**What is required:**
Pull each line holding the word "root" from the data.

**Records shown:**
<<<<

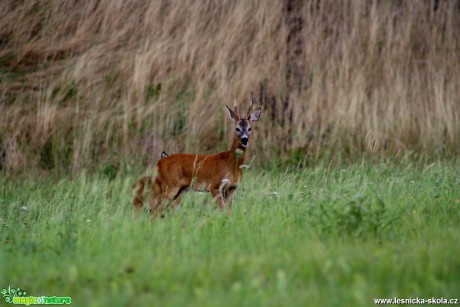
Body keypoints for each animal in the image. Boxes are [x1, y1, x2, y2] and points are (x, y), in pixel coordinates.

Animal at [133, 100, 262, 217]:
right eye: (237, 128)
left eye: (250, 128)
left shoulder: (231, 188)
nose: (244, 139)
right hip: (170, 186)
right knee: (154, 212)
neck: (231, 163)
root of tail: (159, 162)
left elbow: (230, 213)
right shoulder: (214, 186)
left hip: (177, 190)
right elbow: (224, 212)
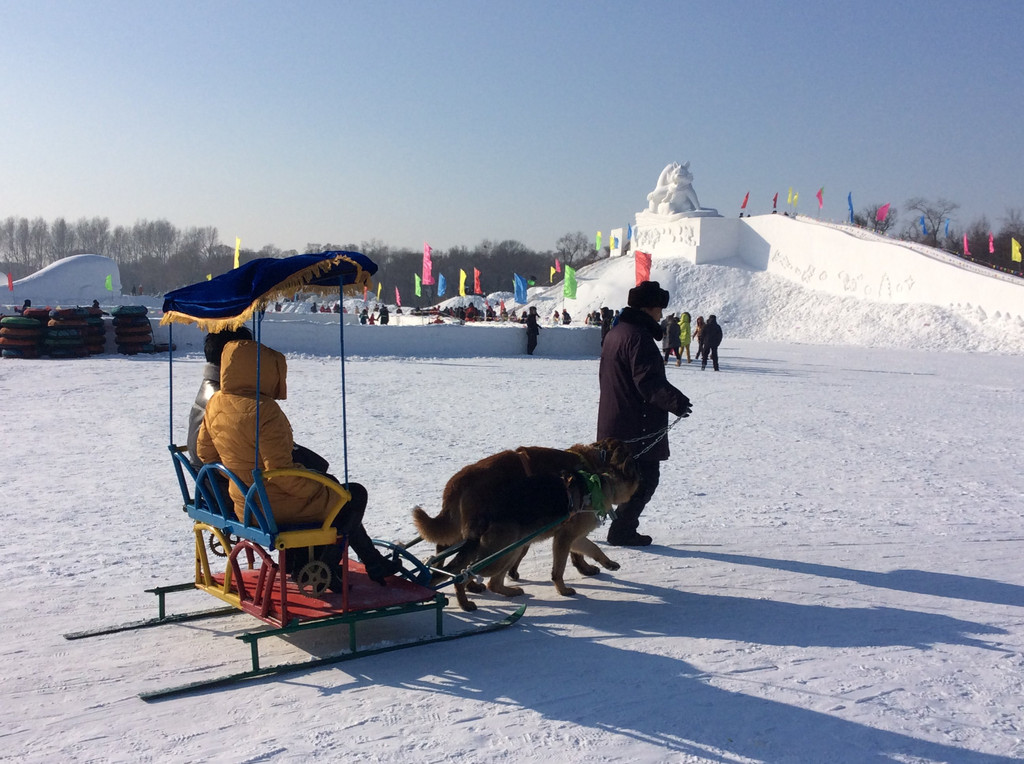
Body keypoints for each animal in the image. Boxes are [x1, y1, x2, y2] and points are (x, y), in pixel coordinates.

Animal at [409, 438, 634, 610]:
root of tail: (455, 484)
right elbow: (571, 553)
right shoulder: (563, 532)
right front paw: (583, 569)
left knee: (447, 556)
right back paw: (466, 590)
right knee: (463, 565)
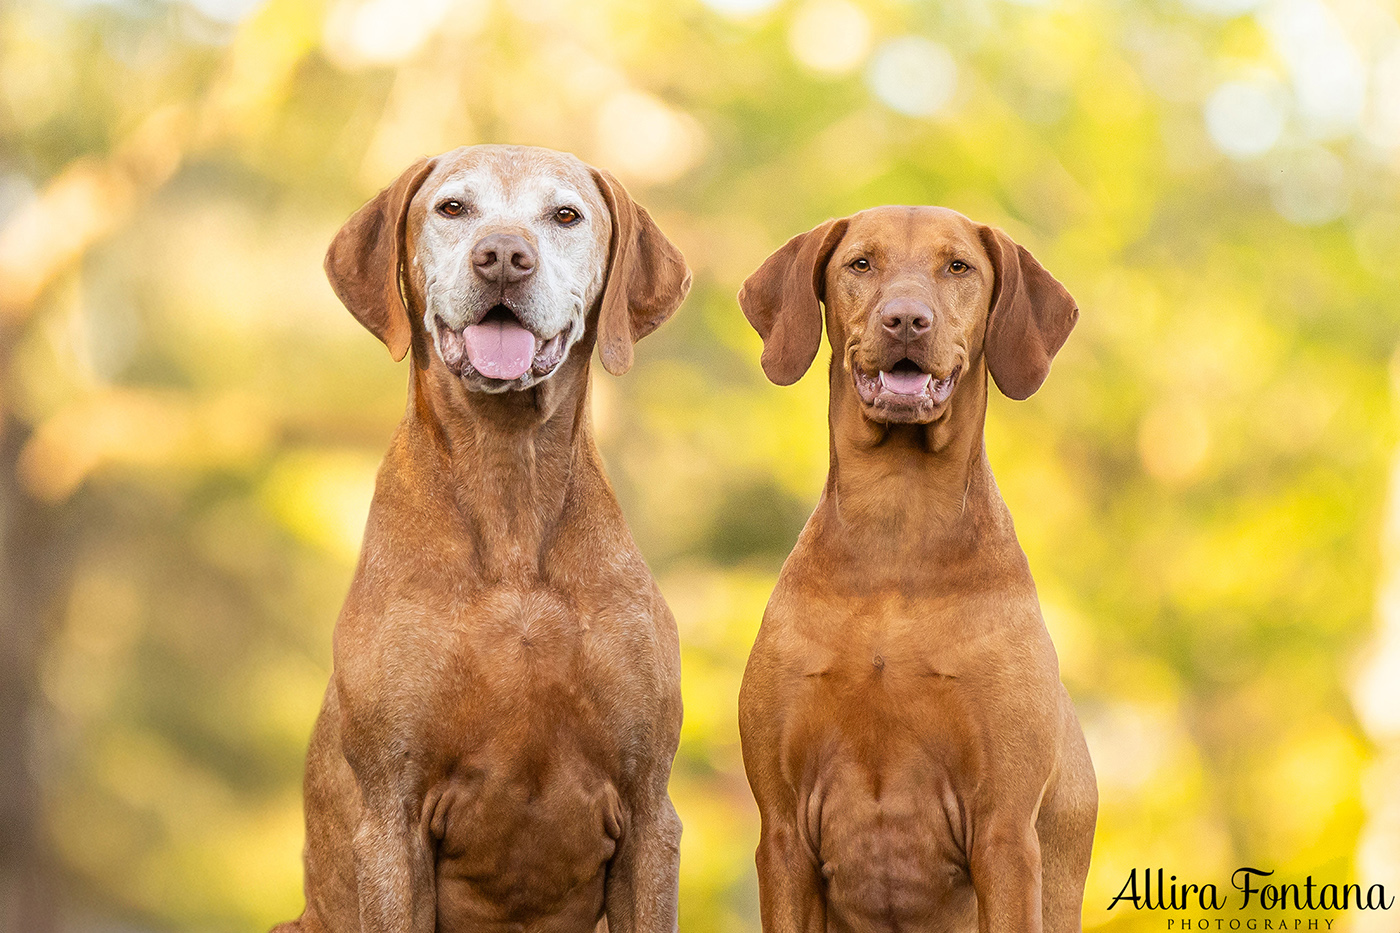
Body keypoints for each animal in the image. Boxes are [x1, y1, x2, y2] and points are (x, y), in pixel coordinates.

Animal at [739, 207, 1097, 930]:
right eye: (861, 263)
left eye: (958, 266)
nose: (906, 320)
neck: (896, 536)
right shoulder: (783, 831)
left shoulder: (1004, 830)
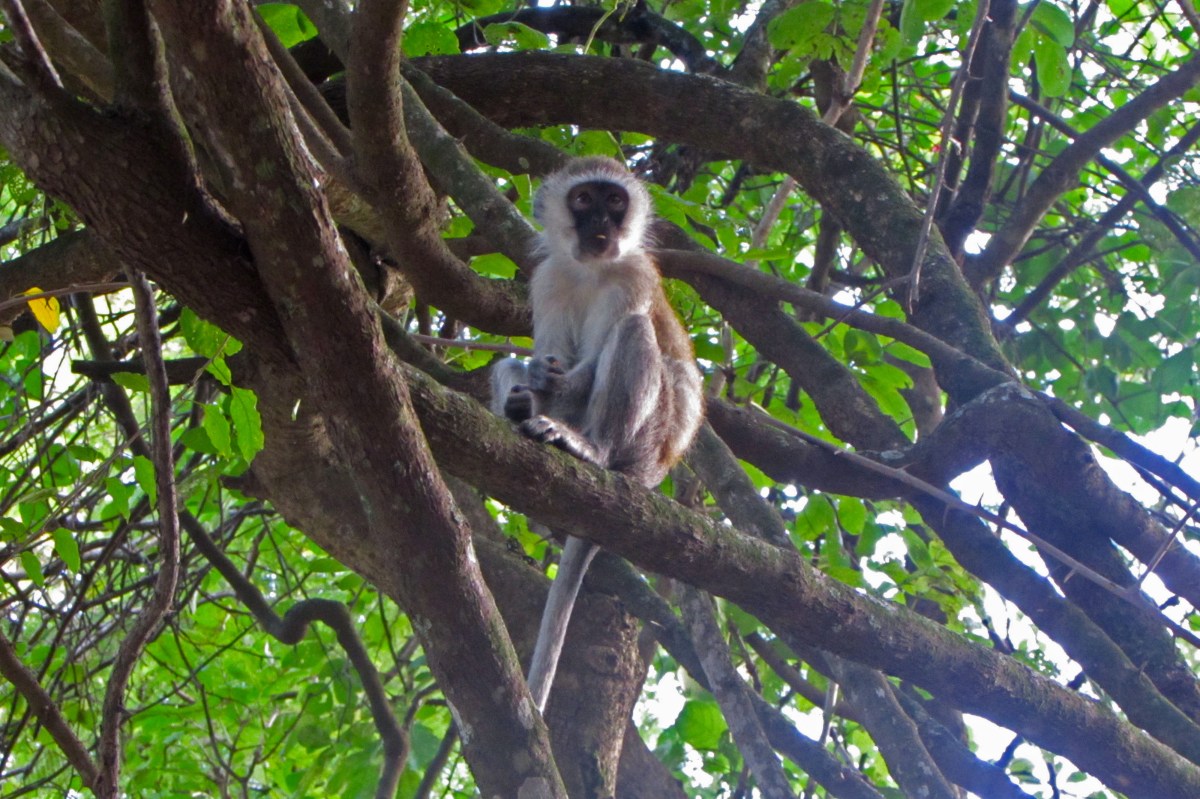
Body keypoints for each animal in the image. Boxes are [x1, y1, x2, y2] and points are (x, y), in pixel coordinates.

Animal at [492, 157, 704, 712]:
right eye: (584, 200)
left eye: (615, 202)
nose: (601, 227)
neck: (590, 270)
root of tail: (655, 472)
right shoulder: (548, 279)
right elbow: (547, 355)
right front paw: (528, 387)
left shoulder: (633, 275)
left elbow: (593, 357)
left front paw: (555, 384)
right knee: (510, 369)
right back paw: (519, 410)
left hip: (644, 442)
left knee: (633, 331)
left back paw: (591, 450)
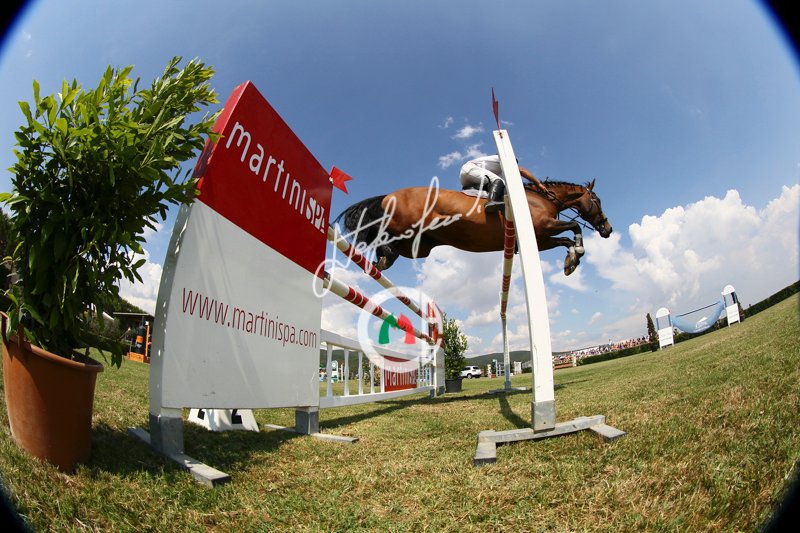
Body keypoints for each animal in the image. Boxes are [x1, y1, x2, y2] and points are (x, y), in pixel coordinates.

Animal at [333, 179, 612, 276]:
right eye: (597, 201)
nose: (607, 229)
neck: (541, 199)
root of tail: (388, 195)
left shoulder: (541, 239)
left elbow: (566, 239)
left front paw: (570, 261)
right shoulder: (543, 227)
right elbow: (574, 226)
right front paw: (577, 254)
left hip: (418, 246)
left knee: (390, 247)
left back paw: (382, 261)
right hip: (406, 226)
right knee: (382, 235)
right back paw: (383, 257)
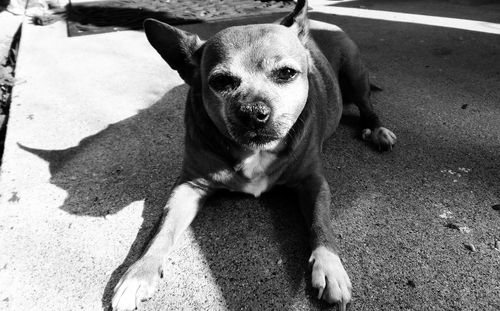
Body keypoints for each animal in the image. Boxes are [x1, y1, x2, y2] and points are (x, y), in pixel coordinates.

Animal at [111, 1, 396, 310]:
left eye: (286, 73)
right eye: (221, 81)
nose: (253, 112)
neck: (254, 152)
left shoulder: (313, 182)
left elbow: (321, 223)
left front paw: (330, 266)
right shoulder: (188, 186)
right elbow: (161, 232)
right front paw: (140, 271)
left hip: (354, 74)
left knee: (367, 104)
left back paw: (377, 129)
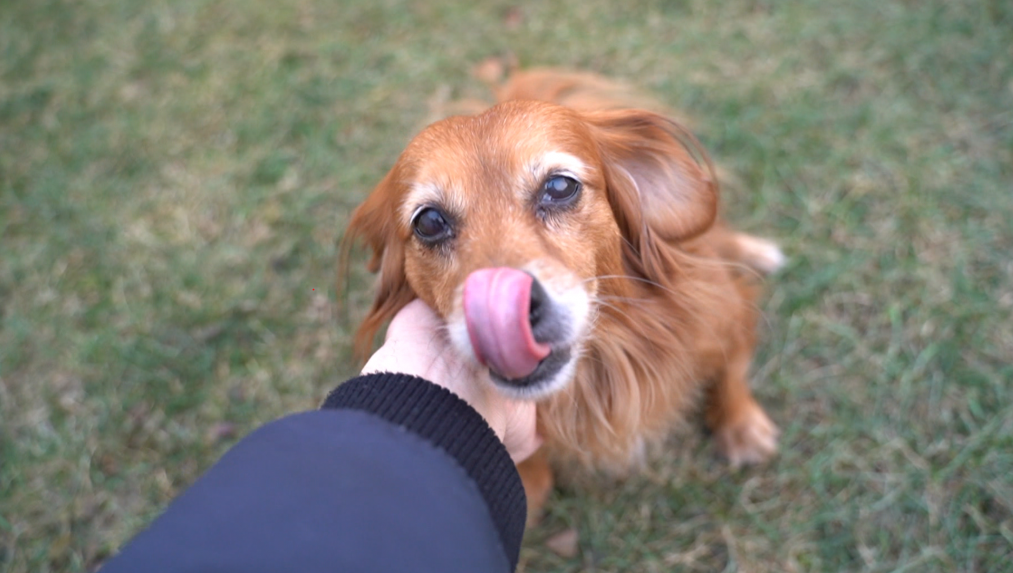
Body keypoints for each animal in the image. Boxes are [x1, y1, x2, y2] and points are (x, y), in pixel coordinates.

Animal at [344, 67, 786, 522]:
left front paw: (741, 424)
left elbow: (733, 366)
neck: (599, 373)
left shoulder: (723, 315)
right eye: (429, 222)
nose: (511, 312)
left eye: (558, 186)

>>>>

**Answer to this task:**
root of tail: (159, 162)
root of tail: (455, 484)
root of tail: (655, 472)
root of tail: (388, 195)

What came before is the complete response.